Lent is a season of enlightenment


By Msgr. Marvin Mottet

Msgr. Mottet

This fourth Sunday of Lent is “Laetare” (rejoice!) Sunday. What are we rejoicing about? We are half-way to Easter. We are in the second of the three “Scrutiny” Sun­days. Who is being scrutinized? The members of our Rite of Christian Initiation of Adults (RCIA) who are called the “Elect”  (catechumens) are scrutinizing themselves against the Gospels of  these three Sundays. The rest of us should also be scrutinizing our lives against the Gospels. Where have we been unfaithful to our own baptismal promises? Where can we improve?
Last week, we were asked to identify with the woman at the well. This Sunday, we are asked to identify with the blind man. The Elect and the rest of us are asking Jesus, the Light of the World, to get rid of any spiritual blindness, any darkness in our lives. We should be making a list of those areas where we want to be healed.
“Light” is mentioned nine times in this Gospel. Baptism, in the early Church, was called The “Enlight­enment” and the season of Lent was called the “Seasons of Enlight­enment.”
After he was healed, the blind man grew in his faith.
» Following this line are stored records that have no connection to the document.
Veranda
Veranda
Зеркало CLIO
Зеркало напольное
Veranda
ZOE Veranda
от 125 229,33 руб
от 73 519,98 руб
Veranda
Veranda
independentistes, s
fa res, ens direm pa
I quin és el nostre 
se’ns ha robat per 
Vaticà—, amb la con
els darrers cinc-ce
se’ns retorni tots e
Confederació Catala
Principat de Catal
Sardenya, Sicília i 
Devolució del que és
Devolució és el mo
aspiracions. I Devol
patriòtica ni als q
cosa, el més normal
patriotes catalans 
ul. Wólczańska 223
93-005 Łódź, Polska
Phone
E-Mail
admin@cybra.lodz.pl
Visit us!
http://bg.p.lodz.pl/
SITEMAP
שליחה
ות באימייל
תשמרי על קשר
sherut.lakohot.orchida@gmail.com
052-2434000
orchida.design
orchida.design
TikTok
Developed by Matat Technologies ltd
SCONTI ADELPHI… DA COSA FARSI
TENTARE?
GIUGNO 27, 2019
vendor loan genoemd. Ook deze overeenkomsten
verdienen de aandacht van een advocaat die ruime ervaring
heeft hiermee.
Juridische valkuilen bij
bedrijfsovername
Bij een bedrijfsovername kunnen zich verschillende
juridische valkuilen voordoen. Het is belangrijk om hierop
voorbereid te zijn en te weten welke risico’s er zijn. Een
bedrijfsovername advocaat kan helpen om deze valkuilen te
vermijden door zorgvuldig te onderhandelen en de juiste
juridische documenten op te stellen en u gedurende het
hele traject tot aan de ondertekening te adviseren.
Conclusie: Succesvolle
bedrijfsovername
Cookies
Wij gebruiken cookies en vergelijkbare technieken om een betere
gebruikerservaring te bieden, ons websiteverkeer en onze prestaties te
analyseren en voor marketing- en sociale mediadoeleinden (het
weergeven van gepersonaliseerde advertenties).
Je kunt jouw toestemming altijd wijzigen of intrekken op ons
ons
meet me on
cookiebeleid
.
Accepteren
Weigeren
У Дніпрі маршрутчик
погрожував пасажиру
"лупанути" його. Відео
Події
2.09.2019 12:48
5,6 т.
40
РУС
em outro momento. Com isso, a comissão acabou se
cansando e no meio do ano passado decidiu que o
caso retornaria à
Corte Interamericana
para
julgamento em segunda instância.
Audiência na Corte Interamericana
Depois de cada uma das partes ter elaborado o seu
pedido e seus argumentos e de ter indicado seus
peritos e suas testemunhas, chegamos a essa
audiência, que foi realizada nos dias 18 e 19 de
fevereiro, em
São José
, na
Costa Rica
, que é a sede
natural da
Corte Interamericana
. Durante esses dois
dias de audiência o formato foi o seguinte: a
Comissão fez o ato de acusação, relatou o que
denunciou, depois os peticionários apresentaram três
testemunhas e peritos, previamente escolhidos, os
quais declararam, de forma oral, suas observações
We can see his faith growing in three steps: 1. “that man” to; 2. “a prophet,” to; 3. “Lord” (“and he worshiped him”).
We pray that we might grow in our faith this Lent; that we might deepen our knowledge of Jesus and our relationship with Jesus.
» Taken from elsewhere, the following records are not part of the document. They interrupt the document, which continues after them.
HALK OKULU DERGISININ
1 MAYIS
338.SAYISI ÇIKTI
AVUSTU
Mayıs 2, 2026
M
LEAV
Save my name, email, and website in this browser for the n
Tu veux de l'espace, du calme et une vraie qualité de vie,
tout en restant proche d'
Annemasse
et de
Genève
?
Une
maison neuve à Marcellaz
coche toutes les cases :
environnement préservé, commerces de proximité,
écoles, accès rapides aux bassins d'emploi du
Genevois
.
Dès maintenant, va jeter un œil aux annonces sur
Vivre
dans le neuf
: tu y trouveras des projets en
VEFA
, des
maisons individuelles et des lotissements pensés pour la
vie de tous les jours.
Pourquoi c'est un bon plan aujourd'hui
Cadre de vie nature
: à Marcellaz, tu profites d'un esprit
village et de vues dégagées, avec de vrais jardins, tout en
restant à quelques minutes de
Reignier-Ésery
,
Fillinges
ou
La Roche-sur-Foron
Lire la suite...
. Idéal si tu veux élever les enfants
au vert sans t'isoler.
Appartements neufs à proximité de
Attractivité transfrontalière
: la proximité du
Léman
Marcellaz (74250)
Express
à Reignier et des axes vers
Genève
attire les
Jesus uses clay to heal the blind man. Isn’t that odd? What is Jesus trying to teach us? In the book of Genesis, it says that God made Adam out of the clay of the earth. On Ash Wednesday, we were told, “Dust thou art and unto dust thou shall return.” Jesus is showing that he is doing a “new creation.” As he transformed the blind man and helped him to grow in faith, so we want to be part of that new creation. As Jesus transformed the blind man, so we want Jesus to transform us. Jesus asks the blind man, “Do you believe?” The Elect will be asked the same question at the Easter Vigil.
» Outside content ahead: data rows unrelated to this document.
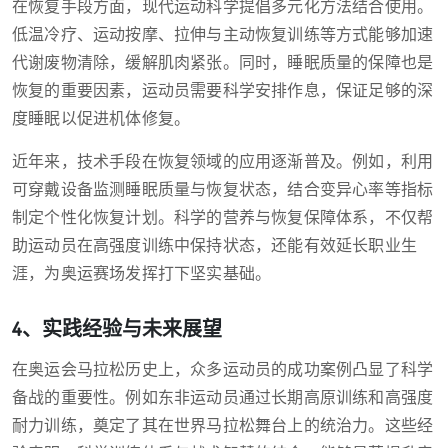
在恢复手段方面，现代运动科学提倡多元化方法结合使用。
低温冷疗、运动按摩、拉伸与主动恢复训练等方式能够加速
代谢废物清除，缓解肌肉紧张。同时，睡眠质量的保障也是
恢复的重要因素，运动员需要科学安排作息，保证足够的深
度睡眠以促进机体修复。
近年来，技术手段在恢复领域的应用逐渐普及。例如，利用
可穿戴设备监测睡眠质量与恢复状态，结合变异心率等指标
制定个性化恢复计划。科学的营养与恢复保障体系，不仅帮
助运动员在高强度训练中保持状态，还能有效延长职业生
涯，为奥运赛场发挥打下坚实基础。
4、实践经验与未来展望
在奥运会马拉松历史上，众多运动员的成功案例凸显了科学
备战的重要性。例如东非运动员通过长期高原训练和高强度
耐力训练，奠定了其在世界马拉松舞台上的统治力。这些经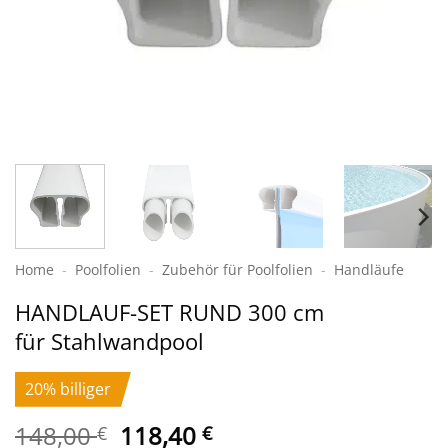
Home
-
Poolfolien
-
Zubehör für Poolfolien
-
Handläufe
HANDLAUF-SET RUND 300 cm
für Stahlwandpool
20% billiger
Ursprünglicher
Aktueller
148,00
118,40
€
€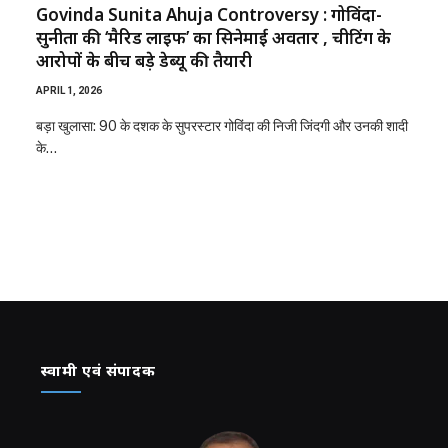
Govinda Sunita Ahuja Controversy : गोविंदा-
सुनीता की ‘मैरिड लाइफ’ का सिनेमाई अवतार , चीटिंग के
आरोपों के बीच बड़े डेब्यू की तैयारी
APRIL 1, 2026
बड़ा खुलासा: 90 के दशक के सुपरस्टार गोविंदा की निजी जिंदगी और उनकी शादी
के…
स्वामी एवं संपादक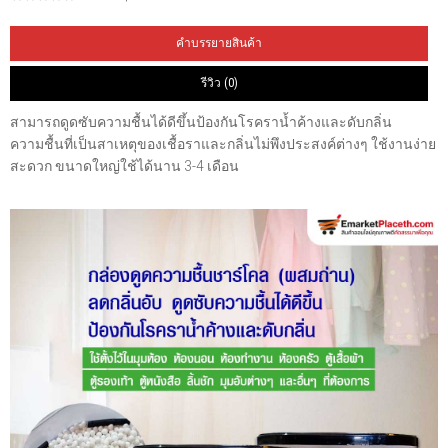
คำบรรยายสินค้า
รีวิว (0)
สามารถดูดซับความชื้นได้ดีขึ้นป้องกันโรคราน้ำค้างและดับกลิ่น
ความชื้นที่เป็นสาเหตุของเชื้อราและกลิ่นไม่พึงประสงค์ต่างๆ ใช้งานง่าย
สะดวก ขนาดใหญ่ใช้ได้นาน 3-4 เดือน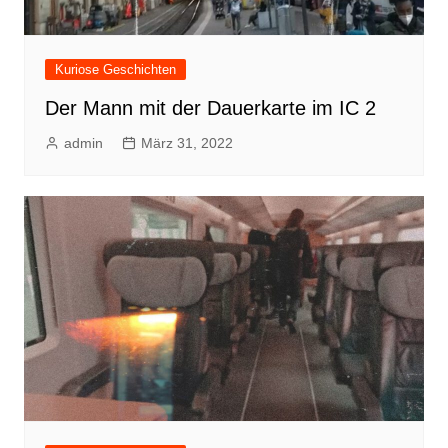
Kuriose Geschichten
Der Mann mit der Dauerkarte im IC 2
admin
März 31, 2022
We will be asked the same question before we renew our baptismal promises on Easter. Are we prepared to answer?
As in the Baptismal Rite, there is a “minor exorcism” in the Rite for Scrutiny Sundays, but it is so disguised in both rites that many do not recognize it. In the early Church, they were bringing thousands of pagans into the Church each year, as we can tell by the very large (and famous) baptisteries, especially St. John Lateran, where they ran the water from the Roman aqueduct right into the baptismal pool. As St. Paul tells us, the pagans had many demons. The bishops would not allow the Elect to be baptized until all the demonic manifestations stopped. Some historians tell us that, in the first century, one-third of the priests in Rome were exorcists. These scrutinies were very important in the early Church, because they got rid of real demons. We should still take these scrutinies seriously today, not just brush them off.
(Msgr. Mottet is a retired priest of the Diocese of Davenport.)